» RECORDS FOR THIS TASK:
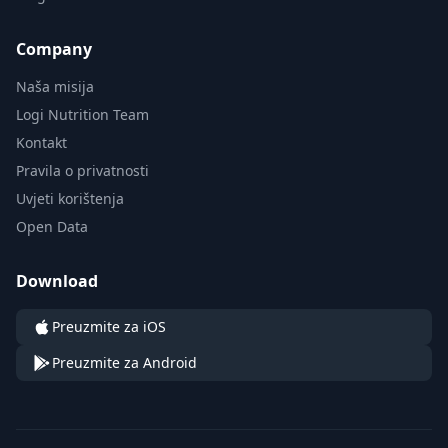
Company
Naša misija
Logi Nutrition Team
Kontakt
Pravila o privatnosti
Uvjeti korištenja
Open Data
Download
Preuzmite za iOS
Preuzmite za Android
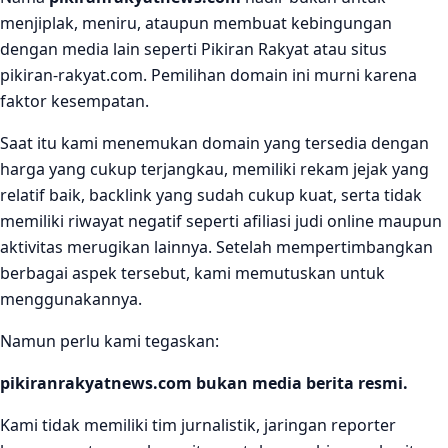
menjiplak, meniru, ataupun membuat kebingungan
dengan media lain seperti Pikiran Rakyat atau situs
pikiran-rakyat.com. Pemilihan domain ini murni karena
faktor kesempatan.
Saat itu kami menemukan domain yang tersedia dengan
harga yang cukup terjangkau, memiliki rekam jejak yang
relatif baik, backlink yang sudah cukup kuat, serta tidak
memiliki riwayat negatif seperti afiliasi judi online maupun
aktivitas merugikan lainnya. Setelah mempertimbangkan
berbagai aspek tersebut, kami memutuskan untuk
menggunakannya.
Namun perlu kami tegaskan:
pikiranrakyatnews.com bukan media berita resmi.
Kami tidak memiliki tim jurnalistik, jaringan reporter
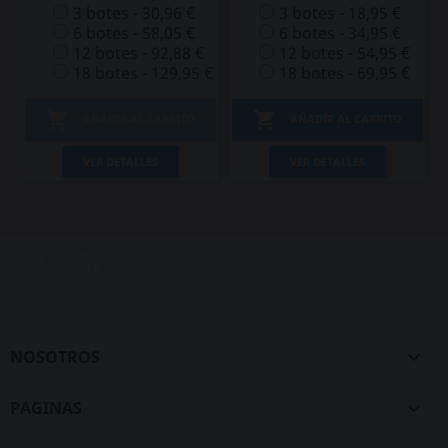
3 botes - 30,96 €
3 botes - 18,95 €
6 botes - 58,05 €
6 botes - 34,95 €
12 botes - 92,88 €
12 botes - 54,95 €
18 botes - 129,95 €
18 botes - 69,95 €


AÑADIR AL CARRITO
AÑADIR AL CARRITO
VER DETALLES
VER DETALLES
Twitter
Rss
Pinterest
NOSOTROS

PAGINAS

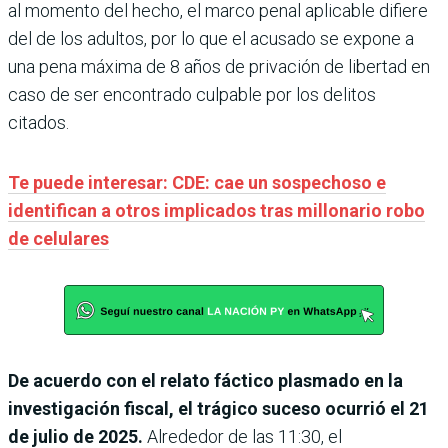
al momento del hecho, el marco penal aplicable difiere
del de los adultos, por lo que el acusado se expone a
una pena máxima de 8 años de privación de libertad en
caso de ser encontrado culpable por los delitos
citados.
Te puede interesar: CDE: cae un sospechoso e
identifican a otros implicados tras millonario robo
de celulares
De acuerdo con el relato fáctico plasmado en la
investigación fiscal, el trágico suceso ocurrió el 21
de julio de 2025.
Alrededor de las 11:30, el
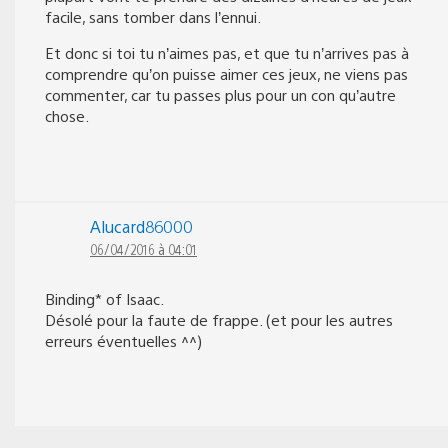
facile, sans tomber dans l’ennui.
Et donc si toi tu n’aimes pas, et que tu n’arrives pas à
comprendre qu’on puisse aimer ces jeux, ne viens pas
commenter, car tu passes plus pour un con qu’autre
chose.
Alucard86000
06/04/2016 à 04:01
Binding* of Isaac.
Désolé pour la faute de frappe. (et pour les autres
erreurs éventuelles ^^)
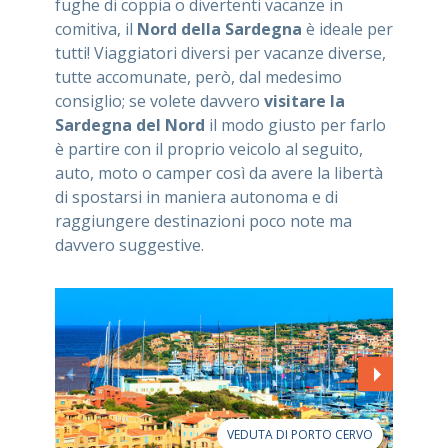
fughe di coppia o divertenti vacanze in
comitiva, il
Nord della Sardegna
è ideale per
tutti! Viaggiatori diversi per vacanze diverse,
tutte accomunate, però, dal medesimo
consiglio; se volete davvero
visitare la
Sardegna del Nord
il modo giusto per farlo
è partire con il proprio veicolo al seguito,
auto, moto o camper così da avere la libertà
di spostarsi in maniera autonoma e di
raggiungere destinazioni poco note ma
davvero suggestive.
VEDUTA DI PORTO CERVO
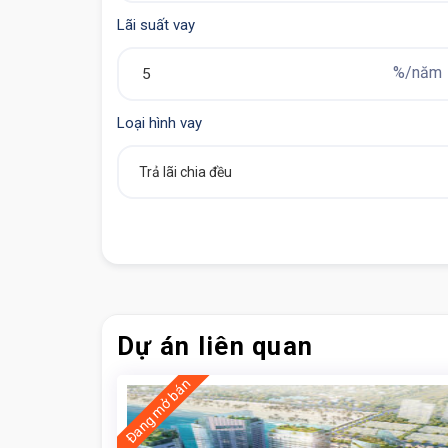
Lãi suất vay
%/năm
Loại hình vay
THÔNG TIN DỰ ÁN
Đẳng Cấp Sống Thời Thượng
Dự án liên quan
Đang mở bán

» WORK ORDER: Print the material above verbatim, no images.

» WRITTEN RESPONSE:
Company
Naša misija
Logi Nutrition Team
Kontakt
Pravila o privatnosti
Uvjeti korištenja
Open Data
Download
Preuzmite za iOS
Preuzmite za Android
menjiplak, meniru, ataupun membuat kebingungan
dengan media lain seperti Pikiran Rakyat atau situs
pikiran-rakyat.com. Pemilihan domain ini murni karena
faktor kesempatan.
Saat itu kami menemukan domain yang tersedia dengan
harga yang cukup terjangkau, memiliki rekam jejak yang
relatif baik, backlink yang sudah cukup kuat, serta tidak
memiliki riwayat negatif seperti afiliasi judi online maupun
aktivitas merugikan lainnya. Setelah mempertimbangkan
berbagai aspek tersebut, kami memutuskan untuk
menggunakannya.
Namun perlu kami tegaskan:
pikiranrakyatnews.com bukan media berita resmi.
Kami tidak memiliki tim jurnalistik, jaringan reporter
3 botes - 30,96 €
3 botes - 18,95 €
6 botes - 58,05 €
6 botes - 34,95 €
12 botes - 92,88 €
12 botes - 54,95 €
18 botes - 129,95 €
18 botes - 69,95 €


AÑADIR AL CARRITO
AÑADIR AL CARRITO
VER DETALLES
VER DETALLES
Twitter
Rss
Pinterest
NOSOTROS

PAGINAS

al momento del hecho, el marco penal aplicable difiere
del de los adultos, por lo que el acusado se expone a
una pena máxima de 8 años de privación de libertad en
caso de ser encontrado culpable por los delitos
citados.
Te puede interesar: CDE: cae un sospechoso e
identifican a otros implicados tras millonario robo
de celulares
De acuerdo con el relato fáctico plasmado en la
investigación fiscal, el trágico suceso ocurrió el 21
de julio de 2025.
Alrededor de las 11:30, el
facile, sans tomber dans l’ennui.
Et donc si toi tu n’aimes pas, et que tu n’arrives pas à
comprendre qu’on puisse aimer ces jeux, ne viens pas
commenter, car tu passes plus pour un con qu’autre
chose.
Alucard86000
06/04/2016 à 04:01
Binding* of Isaac.
Désolé pour la faute de frappe. (et pour les autres
erreurs éventuelles ^^)
fughe di coppia o divertenti vacanze in
comitiva, il
Nord della Sardegna
è ideale per
tutti! Viaggiatori diversi per vacanze diverse,
tutte accomunate, però, dal medesimo
consiglio; se volete davvero
visitare la
Sardegna del Nord
il modo giusto per farlo
è partire con il proprio veicolo al seguito,
auto, moto o camper così da avere la libertà
di spostarsi in maniera autonoma e di
raggiungere destinazioni poco note ma
davvero suggestive.
VEDUTA DI PORTO CERVO
Lãi suất vay
%/năm
Loại hình vay
THÔNG TIN DỰ ÁN
Đẳng Cấp Sống Thời Thượng
Dự án liên quan
Đang mở bán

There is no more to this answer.